___ DOCUMENT PASSAGE ___
Have a good trip and do what you want.


----------



## traceyb (Feb 29, 2012)

Thank you for all your adivce, i really appreciate it. We were thinking of stopping at a site for 2 days or more at each country.

I'm well on my way to making some decisions now, thanks again.  

ps the gamwellsmyths.. think of all the vineyards you could visit


----------



## thegamwellsmythes (Jul 29, 2008)

Don't worry we visited plenty of vineyards. Lots of room in a motorhome to bring it back.

We've got it all in hand for France too! Mmmm....


----------



## traceyb (Feb 29, 2012)

lol..

Hubby loves his Hennessey and i love my jack daniels, can't handle our drink, we both get tired lol, the Germans will think us lighweights!

What i really want from this trip is beautiful scenery, i don't like built up places, would make an exception for Venice though, but not going there. Where in France are you thinking of going.. Brittany?
___ DATA SECTION ___
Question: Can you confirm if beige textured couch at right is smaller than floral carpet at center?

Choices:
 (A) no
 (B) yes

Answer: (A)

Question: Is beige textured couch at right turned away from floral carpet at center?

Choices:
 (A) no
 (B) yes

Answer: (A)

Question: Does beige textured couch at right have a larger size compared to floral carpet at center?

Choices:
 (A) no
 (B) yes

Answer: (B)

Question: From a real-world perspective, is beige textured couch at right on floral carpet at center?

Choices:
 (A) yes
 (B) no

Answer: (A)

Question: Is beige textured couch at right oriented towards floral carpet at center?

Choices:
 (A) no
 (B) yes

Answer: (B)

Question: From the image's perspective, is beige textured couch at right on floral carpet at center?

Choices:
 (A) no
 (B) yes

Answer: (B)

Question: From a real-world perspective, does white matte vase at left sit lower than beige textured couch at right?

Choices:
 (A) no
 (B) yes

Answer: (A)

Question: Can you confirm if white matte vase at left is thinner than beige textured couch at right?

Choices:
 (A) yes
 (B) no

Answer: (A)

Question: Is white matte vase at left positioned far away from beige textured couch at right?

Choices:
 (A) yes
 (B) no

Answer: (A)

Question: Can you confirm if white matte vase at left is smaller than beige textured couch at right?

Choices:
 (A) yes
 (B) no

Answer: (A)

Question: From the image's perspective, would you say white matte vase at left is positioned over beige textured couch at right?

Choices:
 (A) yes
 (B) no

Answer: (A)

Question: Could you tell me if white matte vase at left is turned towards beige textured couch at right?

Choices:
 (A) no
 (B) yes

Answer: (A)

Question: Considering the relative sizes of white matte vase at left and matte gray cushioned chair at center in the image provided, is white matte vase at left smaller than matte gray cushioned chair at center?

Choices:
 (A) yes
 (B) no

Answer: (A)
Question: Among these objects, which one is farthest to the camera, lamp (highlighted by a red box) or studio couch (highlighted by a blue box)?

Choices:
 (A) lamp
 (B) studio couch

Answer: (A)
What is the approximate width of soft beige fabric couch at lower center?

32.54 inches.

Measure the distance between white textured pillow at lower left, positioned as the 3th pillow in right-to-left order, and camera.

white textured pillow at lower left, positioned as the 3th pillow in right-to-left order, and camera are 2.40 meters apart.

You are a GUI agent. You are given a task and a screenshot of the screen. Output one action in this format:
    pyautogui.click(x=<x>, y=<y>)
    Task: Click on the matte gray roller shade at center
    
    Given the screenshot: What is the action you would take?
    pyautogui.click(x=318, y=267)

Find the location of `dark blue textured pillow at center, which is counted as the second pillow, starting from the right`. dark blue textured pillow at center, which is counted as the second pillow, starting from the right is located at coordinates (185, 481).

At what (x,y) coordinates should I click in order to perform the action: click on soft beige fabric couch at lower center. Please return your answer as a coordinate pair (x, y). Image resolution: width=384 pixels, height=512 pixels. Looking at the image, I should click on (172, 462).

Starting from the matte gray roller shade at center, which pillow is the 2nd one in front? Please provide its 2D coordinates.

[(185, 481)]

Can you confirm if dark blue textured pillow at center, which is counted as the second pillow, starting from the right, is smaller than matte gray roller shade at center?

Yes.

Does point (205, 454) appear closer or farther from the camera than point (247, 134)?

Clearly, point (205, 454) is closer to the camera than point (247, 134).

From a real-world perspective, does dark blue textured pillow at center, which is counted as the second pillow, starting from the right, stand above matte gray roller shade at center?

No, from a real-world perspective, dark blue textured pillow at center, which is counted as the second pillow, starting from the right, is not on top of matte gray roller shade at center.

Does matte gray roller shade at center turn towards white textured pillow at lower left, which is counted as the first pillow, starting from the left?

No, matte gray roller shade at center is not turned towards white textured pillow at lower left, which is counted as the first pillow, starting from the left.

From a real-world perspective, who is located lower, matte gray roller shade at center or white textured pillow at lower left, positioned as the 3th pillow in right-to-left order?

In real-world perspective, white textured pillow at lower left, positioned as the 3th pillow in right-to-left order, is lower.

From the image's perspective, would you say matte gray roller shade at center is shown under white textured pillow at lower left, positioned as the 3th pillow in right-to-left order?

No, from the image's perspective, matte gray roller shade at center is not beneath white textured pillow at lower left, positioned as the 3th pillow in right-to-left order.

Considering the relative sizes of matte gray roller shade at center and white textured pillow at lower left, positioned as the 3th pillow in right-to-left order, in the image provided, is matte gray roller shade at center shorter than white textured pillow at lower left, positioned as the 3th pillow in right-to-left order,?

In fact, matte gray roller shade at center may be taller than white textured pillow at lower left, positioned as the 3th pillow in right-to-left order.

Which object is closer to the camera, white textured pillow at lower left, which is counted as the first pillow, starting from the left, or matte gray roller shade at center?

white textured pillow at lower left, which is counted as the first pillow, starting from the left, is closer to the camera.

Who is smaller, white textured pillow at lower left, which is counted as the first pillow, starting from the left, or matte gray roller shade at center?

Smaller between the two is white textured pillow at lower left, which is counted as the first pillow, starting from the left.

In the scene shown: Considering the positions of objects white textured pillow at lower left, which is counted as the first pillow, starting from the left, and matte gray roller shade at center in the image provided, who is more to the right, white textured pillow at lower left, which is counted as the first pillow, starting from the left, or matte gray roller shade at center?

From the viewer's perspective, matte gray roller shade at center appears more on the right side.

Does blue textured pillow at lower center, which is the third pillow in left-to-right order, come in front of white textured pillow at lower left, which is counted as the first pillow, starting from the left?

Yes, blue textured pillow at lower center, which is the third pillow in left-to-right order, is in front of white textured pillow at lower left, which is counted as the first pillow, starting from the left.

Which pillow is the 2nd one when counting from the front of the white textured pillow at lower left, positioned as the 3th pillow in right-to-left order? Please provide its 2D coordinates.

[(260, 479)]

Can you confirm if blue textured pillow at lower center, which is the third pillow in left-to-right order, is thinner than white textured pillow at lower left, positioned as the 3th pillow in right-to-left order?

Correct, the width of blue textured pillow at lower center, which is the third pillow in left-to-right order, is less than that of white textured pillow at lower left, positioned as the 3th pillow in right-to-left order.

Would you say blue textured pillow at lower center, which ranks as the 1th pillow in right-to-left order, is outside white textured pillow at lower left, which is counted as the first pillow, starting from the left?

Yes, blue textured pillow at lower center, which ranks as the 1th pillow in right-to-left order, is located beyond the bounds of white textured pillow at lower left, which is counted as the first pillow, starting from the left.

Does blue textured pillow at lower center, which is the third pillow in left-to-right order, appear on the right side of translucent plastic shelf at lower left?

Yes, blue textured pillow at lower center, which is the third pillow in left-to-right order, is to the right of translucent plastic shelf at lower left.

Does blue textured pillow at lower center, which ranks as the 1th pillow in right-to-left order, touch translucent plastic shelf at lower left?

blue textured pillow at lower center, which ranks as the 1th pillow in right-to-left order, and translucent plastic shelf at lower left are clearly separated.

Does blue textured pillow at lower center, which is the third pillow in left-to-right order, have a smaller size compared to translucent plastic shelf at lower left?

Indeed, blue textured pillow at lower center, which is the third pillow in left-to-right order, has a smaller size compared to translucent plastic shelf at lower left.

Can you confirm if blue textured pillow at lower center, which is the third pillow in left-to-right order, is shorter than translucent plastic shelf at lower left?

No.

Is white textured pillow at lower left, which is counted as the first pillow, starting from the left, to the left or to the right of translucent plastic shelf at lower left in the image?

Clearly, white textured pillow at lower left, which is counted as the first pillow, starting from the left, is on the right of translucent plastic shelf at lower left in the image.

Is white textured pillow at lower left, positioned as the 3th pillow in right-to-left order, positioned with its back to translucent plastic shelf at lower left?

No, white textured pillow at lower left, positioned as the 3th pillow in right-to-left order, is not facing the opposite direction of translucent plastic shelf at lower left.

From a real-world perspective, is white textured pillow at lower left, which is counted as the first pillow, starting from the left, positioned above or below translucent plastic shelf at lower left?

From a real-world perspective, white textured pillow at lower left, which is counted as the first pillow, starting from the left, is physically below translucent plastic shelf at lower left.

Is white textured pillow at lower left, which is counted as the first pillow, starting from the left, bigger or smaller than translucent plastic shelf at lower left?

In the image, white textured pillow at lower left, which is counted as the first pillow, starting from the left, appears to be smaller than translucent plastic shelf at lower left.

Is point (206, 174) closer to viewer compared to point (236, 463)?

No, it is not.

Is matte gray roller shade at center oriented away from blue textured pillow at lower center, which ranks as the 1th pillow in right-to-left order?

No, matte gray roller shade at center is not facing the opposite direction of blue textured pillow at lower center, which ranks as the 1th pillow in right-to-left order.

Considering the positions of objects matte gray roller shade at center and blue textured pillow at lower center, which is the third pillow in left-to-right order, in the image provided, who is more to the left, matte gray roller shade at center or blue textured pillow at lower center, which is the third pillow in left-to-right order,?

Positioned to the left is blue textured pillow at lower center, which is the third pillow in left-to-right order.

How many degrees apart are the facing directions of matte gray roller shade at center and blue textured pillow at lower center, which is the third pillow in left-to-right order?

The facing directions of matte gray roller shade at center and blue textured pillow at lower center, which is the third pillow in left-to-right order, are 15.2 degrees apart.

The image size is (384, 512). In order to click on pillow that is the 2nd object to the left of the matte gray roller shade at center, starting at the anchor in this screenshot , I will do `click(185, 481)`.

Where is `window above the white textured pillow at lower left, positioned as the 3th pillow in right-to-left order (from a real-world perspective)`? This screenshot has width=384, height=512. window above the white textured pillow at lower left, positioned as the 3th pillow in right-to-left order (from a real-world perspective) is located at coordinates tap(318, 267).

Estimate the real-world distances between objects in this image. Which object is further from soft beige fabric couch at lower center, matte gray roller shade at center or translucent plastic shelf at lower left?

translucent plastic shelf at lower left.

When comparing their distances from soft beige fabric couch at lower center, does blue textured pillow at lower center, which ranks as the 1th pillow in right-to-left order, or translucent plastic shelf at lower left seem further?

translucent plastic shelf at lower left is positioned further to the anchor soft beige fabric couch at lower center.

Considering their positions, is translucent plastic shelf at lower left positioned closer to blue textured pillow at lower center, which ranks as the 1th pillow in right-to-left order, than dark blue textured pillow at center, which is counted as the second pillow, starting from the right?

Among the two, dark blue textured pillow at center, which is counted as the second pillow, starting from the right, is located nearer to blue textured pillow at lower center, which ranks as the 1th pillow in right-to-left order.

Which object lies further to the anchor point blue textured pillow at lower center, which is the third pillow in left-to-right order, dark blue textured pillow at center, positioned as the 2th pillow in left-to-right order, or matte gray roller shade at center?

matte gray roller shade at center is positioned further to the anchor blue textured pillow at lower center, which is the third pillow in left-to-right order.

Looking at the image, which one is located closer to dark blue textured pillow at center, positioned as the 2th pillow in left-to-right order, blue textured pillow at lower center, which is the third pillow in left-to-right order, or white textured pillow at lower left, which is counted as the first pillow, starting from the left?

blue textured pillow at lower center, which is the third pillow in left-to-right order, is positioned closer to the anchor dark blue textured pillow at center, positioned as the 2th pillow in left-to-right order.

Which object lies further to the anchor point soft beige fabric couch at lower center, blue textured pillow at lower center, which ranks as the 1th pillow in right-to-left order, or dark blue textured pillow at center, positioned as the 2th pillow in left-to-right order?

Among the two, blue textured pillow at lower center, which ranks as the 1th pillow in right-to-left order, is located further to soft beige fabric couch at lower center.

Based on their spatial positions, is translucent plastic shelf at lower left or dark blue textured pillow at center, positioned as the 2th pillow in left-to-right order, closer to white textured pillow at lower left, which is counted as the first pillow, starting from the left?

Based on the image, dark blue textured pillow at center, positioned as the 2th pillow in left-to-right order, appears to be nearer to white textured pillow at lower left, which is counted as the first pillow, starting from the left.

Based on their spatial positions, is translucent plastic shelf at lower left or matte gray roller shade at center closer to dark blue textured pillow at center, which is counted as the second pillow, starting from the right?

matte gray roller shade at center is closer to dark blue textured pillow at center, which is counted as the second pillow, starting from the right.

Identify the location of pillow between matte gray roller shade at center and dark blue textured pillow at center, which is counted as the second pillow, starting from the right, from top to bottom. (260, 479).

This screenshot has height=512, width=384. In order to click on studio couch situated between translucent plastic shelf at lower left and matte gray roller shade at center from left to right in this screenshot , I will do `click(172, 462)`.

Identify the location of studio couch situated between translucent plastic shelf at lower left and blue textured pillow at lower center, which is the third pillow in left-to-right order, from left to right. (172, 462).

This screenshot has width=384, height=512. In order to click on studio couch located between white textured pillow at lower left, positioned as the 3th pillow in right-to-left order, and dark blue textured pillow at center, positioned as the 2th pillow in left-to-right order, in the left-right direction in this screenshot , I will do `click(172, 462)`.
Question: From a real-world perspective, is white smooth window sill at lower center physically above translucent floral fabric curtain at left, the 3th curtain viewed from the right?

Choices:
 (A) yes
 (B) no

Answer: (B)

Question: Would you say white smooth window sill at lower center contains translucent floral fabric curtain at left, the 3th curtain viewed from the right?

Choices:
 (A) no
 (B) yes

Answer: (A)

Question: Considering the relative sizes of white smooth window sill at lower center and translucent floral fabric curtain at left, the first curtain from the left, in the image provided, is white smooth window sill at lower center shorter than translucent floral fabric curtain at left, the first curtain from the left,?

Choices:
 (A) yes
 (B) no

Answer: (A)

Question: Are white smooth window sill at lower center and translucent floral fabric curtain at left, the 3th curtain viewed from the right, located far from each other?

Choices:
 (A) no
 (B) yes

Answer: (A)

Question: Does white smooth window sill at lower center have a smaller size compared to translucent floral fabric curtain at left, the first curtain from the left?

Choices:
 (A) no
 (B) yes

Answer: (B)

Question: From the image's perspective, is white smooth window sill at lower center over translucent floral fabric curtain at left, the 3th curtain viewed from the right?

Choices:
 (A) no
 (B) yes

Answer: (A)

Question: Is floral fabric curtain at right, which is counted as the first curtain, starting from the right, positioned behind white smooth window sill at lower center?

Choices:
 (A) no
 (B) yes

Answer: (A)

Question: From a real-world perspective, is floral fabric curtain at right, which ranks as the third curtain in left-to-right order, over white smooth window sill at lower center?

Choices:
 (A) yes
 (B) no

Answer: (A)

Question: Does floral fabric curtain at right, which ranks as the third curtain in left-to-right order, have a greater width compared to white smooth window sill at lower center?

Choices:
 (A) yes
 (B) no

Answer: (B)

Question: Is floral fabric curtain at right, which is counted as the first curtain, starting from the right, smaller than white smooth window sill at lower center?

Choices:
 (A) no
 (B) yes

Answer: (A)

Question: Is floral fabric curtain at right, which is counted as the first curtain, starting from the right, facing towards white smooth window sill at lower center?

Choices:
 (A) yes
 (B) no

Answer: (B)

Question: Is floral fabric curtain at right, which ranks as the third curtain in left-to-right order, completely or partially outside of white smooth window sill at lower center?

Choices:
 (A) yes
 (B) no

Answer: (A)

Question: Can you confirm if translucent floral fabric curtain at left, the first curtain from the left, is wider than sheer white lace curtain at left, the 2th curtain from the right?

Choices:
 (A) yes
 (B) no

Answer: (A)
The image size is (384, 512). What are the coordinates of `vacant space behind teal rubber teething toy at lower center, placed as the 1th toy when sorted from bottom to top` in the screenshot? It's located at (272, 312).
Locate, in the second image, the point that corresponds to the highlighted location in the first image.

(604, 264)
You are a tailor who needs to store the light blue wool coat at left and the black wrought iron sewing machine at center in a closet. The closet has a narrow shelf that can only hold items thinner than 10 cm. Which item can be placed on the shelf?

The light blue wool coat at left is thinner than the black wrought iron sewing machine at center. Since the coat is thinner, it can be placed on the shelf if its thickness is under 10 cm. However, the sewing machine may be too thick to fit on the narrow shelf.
___
| TASKS |
1. In the forum thread, why does traceyb expect the Germans to think she and her husband are lightweights?
2. Rewrite the forum thread between "I'm well on" and "France too! Mmmm....", inclusive, changing "vineyards" to "wineries".

| TASK ANSWERS |
1. She says neither of them can handle their drink, and they both get tired.

2.
I'm well on my way to making some decisions now, thanks again.  

ps the gamwellsmyths.. think of all the wineries you could visit


----------



## thegamwellsmythes (Jul 29, 2008)

Don't worry we visited plenty of wineries. Lots of room in a motorhome to bring it back.

We've got it all in hand for France too! Mmmm....